At Marathon Petroleum, the International Brotherhood of Teamsters General Fund has asked the company to publish a just transition report. The board hit back saying that the company has already done so, referring to a previous report published after last year’s AGM.
“Our Just Transition report was the first to be published by a company in the oil and gas sector and one of the few to be published across any sector”, the board said.
Investors seemed to be aware of this. In the resolution’s supporting statement, they acknowledged the document but noted that “this report offers no meaningful metrics for investors to measure the success of Marathon’s strategy or map against the Company’s climate scenario analysis and goals”.
Meanwhile, over at Westlake Corporation, the American petrochemical manufacturer, investors are gunning for a stronger 2030 emissions reduction target. In response the board has labelled the request as “unnecessary” and against shareholder interests.
While stressing the company’s 14% carbon intensity reduction compared to a 2016 baseline, the board said, “we ask that you consider and weigh the substantive actions we have taken to date and the plan we have laid out for the foreseeable future”.
In another example, a resolution filed at power company Ameren urged the company to clarify its alignment with the Paris Agreement. The board said alignment has been a point of focus since 2017. The company’s existing public reports form the crux of the board’s defence.
“The company has already reported its Scope 1 and 2 carbon emissions reduction targets, as well as its comprehensive plans to meet them and its actual annual carbon emissions, in multiple public reports”, the board stated.
'Not My Problem'
In addition, several companies have deflected their duty to act. They claim that while the issue under question is worth investigating, it falls outside the company’s realm of responsibility.
For instance, earlier this month investors urged the Royal Bank of Canada to examine the concern over “brown spinning”, the tendency of publicly owned companies to sell carbon-intensive assets to their less regulated, private counterparts.
The board advised shareholders to vote against the resolution.
“The bank does not believe that the financial industry is positioned to regulate board governance matters or bridge the disclosure gap between public and private entities”.
Nearly 93% of shareholders sided with the board.
Further south, in the U.S., the American restaurant chain Texas Roadhouse is also facing investor pressure to disclose and reduce its environmental footprint.
In response, the board said: “Given that many climate targets are beyond the scope or control of the company, we believe it is not in the best interest of the company or our shareholders to set target-based commitments."
This defence card is a familiar sight to investors advocating for scope 3 disclosures. Their demands have been met by resistance in board rooms, often on the grounds of indirect emissions falling outside the purview of the company.
The scope 3 debate has resurfaced this season.
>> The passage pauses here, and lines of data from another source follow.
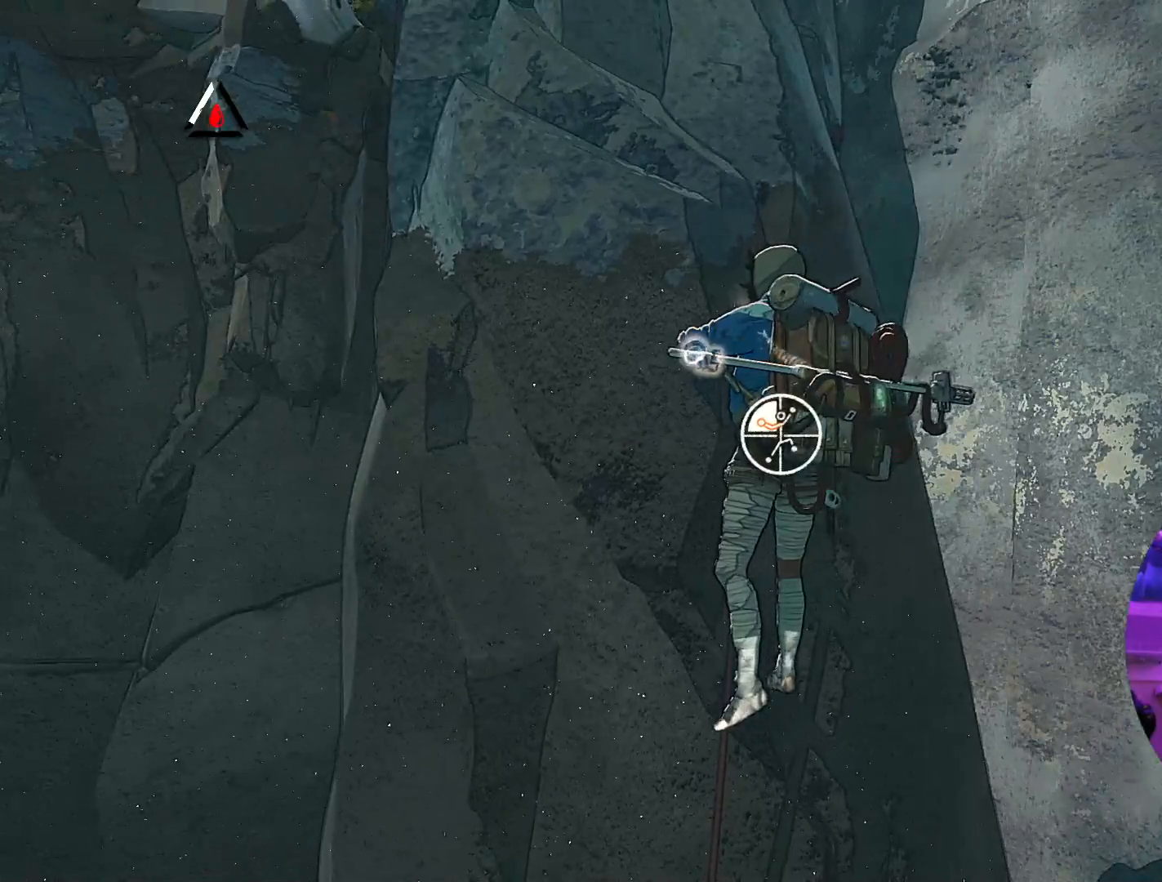
{"buttons": [], "left_stick": "up", "right_stick": "center", "events": [[117, "left_stick", "up-left"], [217, "R1", "up"], [283, "left_stick", "up"]]}
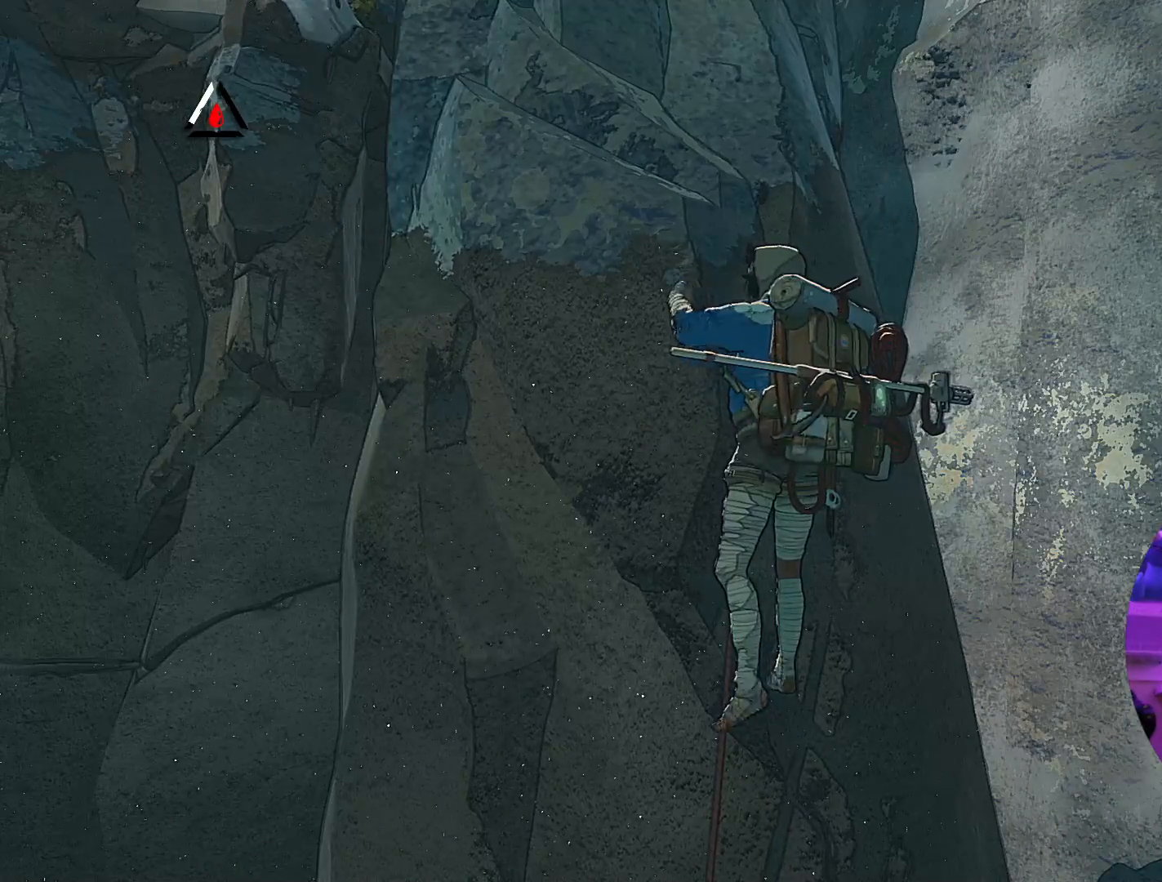
{"buttons": [], "left_stick": "up", "right_stick": "center", "events": []}
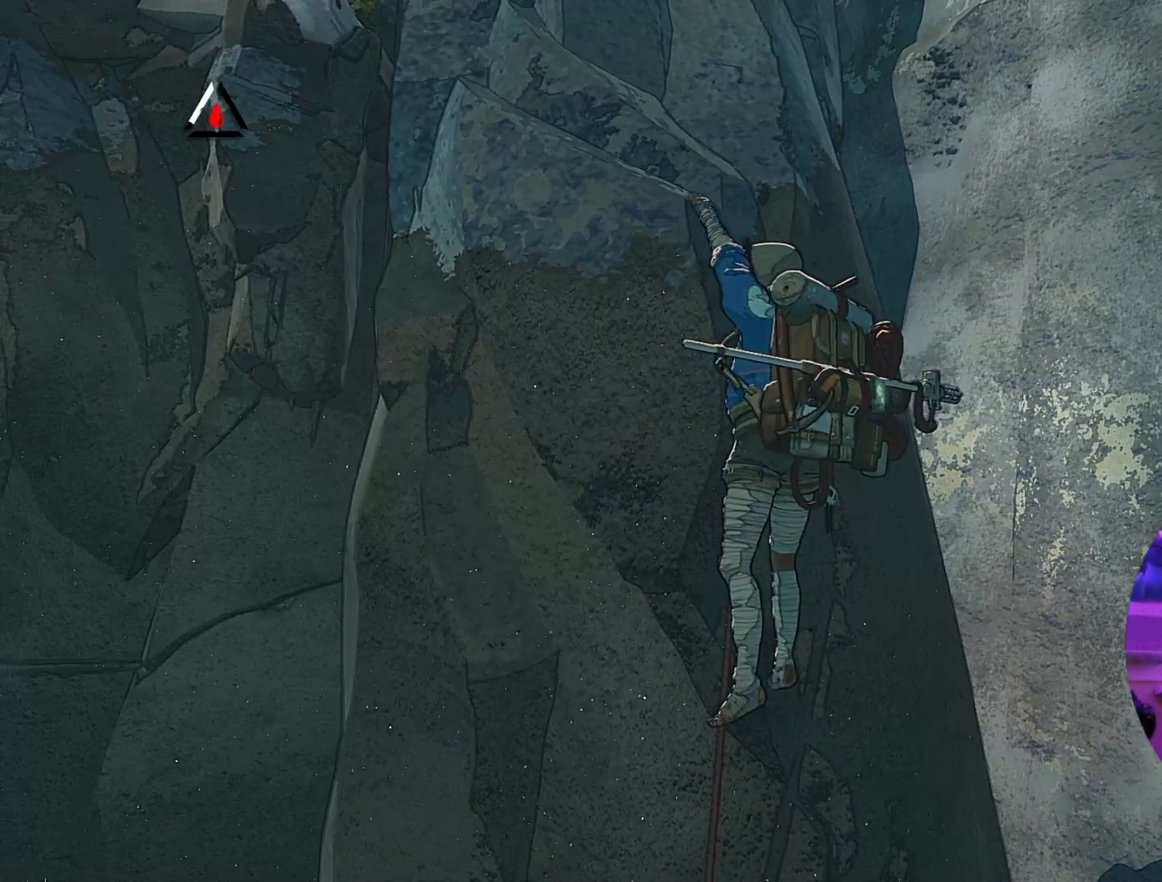
{"buttons": ["R1"], "left_stick": "up", "right_stick": "center", "events": [[450, "R1", "down"]]}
The board at Westlake has said “scope 3 emissions are indirect emissions from sources neither owned nor operated by Westlake”.
Similarly, ExxonMobil’s argument against indirect emissions disclosure is “in the first case, the greenhouse gas emissions still occur but are no longer attributable to the original asset owner.
Viewed together, the two tactics represent a sizeable majority of board recommendations against climate related shareholder resolutions.
Like in chess, the Sicilian Defence by corporate boards this proxy season is aggressively defensive, far from the best and will put to test the investor’s ability to respond.